## QUÉ HACER:
Cita literalmente cada línea de todos los registros, sin cambiar ni un carácter.

## DATOS:
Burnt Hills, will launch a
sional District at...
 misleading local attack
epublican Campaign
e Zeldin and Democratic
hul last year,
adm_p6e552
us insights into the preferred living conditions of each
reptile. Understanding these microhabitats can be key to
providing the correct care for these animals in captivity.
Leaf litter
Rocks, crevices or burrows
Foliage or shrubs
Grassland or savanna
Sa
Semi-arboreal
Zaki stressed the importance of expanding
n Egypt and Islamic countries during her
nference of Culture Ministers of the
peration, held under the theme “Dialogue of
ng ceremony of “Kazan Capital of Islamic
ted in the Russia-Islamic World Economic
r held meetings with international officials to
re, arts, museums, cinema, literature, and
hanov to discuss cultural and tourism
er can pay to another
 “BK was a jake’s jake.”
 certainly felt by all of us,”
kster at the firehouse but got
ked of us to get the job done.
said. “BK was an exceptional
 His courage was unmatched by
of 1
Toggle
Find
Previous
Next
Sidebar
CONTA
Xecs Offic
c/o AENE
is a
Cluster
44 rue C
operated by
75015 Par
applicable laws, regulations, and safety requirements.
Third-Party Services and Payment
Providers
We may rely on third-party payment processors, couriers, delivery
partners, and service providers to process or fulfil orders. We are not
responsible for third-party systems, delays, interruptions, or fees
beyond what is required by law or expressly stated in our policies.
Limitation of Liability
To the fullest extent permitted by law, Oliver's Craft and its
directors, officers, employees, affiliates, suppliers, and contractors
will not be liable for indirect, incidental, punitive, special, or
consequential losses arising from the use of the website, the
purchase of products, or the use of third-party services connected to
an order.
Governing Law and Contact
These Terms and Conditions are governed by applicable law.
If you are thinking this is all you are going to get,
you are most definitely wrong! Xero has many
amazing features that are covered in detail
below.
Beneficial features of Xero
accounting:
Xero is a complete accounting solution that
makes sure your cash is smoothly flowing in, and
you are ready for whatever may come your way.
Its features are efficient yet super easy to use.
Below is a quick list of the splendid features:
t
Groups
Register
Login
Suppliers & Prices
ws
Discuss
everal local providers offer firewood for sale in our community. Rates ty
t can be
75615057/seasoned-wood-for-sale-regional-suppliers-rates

## RESPUESTA ESPERADA:
Burnt Hills, will launch a
sional District at...
 misleading local attack
epublican Campaign
e Zeldin and Democratic
hul last year,
adm_p6e552
us insights into the preferred living conditions of each
reptile. Understanding these microhabitats can be key to
providing the correct care for these animals in captivity.
Leaf litter
Rocks, crevices or burrows
Foliage or shrubs
Grassland or savanna
Sa
Semi-arboreal
Zaki stressed the importance of expanding
n Egypt and Islamic countries during her
nference of Culture Ministers of the
peration, held under the theme “Dialogue of
ng ceremony of “Kazan Capital of Islamic
ted in the Russia-Islamic World Economic
r held meetings with international officials to
re, arts, museums, cinema, literature, and
hanov to discuss cultural and tourism
er can pay to another
 “BK was a jake’s jake.”
 certainly felt by all of us,”
kster at the firehouse but got
ked of us to get the job done.
said. “BK was an exceptional
 His courage was unmatched by
of 1
Toggle
Find
Previous
Next
Sidebar
CONTA
Xecs Offic
c/o AENE
is a
Cluster
44 rue C
operated by
75015 Par
applicable laws, regulations, and safety requirements.
Third-Party Services and Payment
Providers
We may rely on third-party payment processors, couriers, delivery
partners, and service providers to process or fulfil orders. We are not
responsible for third-party systems, delays, interruptions, or fees
beyond what is required by law or expressly stated in our policies.
Limitation of Liability
To the fullest extent permitted by law, Oliver's Craft and its
directors, officers, employees, affiliates, suppliers, and contractors
will not be liable for indirect, incidental, punitive, special, or
consequential losses arising from the use of the website, the
purchase of products, or the use of third-party services connected to
an order.
Governing Law and Contact
These Terms and Conditions are governed by applicable law.
If you are thinking this is all you are going to get,
you are most definitely wrong! Xero has many
amazing features that are covered in detail
below.
Beneficial features of Xero
accounting:
Xero is a complete accounting solution that
makes sure your cash is smoothly flowing in, and
you are ready for whatever may come your way.
Its features are efficient yet super easy to use.
Below is a quick list of the splendid features:
t
Groups
Register
Login
Suppliers & Prices
ws
Discuss
everal local providers offer firewood for sale in our community. Rates ty
t can be
75615057/seasoned-wood-for-sale-regional-suppliers-rates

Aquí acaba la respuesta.